L’AMF veut simplifier la réforme de l’analyse financière pour les gérants

le 12/05/2017 L'AGEFI Quotidien / Edition de 7H

Les sociétés de gestion pourraient se passer de l'autorisation expresse de leurs clients pour valider les sommes consacrées à l'achat de recherche.

Autorité des marchés financiers.
L’AMF a ouvert une consultation sur le sujet jusqu'au 10 juin.
(Photo DR.)

Le gendarme boursier français souhaite aider les gérants à appliquer la régulation qui leur impose d’être transparents vis-à-vis de leurs clients sur les coûts de l’analyse financière.

Mercredi, l’Autorité des marchés financiers (AMF) a ouvert une consultation jusqu'au 10 juin sur les modifications qu’elle compte apporter en ce sens à son règlement général à l'occasion de la transposition de la réforme européenne MIF 2. Celle-ci prévoit de mettre un terme à la pratique qui consiste à indexer les frais d’analyse financière sur les frais de transactions et de répercuter le tout sur les clients.
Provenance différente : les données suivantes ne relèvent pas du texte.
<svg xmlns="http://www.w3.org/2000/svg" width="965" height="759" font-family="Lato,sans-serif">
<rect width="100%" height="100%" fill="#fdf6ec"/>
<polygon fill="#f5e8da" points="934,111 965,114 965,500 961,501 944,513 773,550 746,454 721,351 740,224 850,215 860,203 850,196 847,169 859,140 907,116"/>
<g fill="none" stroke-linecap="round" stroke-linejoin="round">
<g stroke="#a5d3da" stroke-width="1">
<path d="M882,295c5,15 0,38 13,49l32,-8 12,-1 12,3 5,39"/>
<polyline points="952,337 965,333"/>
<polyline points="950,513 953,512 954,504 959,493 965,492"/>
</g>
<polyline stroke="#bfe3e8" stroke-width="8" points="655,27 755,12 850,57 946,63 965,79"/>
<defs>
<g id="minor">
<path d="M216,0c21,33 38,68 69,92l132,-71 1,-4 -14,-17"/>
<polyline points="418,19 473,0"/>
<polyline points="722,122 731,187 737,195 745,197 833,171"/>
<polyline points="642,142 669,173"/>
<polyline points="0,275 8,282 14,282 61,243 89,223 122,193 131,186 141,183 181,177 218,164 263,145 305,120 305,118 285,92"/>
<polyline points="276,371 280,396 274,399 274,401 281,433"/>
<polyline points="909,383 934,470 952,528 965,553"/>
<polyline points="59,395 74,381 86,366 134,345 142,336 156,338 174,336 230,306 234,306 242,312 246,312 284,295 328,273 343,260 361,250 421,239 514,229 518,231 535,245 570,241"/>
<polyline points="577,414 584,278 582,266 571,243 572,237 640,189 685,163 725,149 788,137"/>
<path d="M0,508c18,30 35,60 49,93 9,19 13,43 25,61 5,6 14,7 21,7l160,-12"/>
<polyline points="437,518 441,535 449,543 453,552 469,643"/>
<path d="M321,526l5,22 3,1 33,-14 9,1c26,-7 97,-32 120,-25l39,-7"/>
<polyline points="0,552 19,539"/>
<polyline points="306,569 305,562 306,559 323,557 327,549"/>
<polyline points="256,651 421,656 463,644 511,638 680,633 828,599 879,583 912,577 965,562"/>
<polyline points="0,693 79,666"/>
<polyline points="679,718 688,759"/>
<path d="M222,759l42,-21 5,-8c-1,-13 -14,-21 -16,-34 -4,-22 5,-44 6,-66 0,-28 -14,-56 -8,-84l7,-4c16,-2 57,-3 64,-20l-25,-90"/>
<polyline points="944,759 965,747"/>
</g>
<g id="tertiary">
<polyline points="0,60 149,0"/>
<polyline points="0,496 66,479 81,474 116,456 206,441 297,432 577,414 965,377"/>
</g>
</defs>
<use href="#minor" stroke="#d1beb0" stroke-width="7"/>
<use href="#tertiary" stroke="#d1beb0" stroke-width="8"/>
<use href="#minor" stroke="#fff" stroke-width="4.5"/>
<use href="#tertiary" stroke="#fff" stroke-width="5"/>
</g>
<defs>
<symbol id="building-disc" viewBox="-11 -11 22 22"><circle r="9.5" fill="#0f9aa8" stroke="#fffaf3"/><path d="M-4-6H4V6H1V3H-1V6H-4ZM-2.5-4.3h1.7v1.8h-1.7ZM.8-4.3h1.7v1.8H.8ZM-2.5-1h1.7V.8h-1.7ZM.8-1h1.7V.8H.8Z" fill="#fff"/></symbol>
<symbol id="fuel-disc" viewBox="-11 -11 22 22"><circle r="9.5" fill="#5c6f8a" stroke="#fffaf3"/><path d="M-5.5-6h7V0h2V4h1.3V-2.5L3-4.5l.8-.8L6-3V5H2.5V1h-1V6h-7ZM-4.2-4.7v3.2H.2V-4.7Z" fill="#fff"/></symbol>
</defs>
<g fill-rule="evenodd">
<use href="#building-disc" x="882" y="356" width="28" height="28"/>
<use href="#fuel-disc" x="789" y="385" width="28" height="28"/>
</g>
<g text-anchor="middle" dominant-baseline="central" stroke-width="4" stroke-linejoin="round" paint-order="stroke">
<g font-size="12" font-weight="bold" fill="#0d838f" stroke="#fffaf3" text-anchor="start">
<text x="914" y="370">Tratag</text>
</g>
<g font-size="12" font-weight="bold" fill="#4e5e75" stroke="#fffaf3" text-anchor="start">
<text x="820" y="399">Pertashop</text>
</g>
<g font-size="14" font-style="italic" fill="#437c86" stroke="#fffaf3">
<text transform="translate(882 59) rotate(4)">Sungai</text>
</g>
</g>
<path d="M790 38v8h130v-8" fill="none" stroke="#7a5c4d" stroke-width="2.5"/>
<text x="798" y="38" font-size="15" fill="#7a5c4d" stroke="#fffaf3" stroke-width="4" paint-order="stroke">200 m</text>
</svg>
Désormais, sauf à payer directement l’analyse financière de leur poche, les sociétés de gestion vont devoir se mettre d’accord avec leurs clients sur les sommes qui pourront être consacrées à l’achat d’études utiles à la gestion des portefeuilles.

«On essaye de tirer au maximum ce que l’on peut faire pour aider la vie des gérants sur cette question d’accord des clients», a expliqué Guillaume Eliet, secrétaire général adjoint de l’AMF, à l’occasion du Paris Investment Research Forum organisé hier par L’Agefi. Le sujet est d’autant plus important qu’il ne reste que six mois aux gérants pour se mettre en ordre de marche. En théorie, 200.000 mandats pourraient être concernés par cette disposition, estime l’AMF. En pratique, des gérants choisiront de payer l’analyse financière sur leurs fonds propres et ne seront donc pas soumis aux obligations de transparence sur les budgets de recherche.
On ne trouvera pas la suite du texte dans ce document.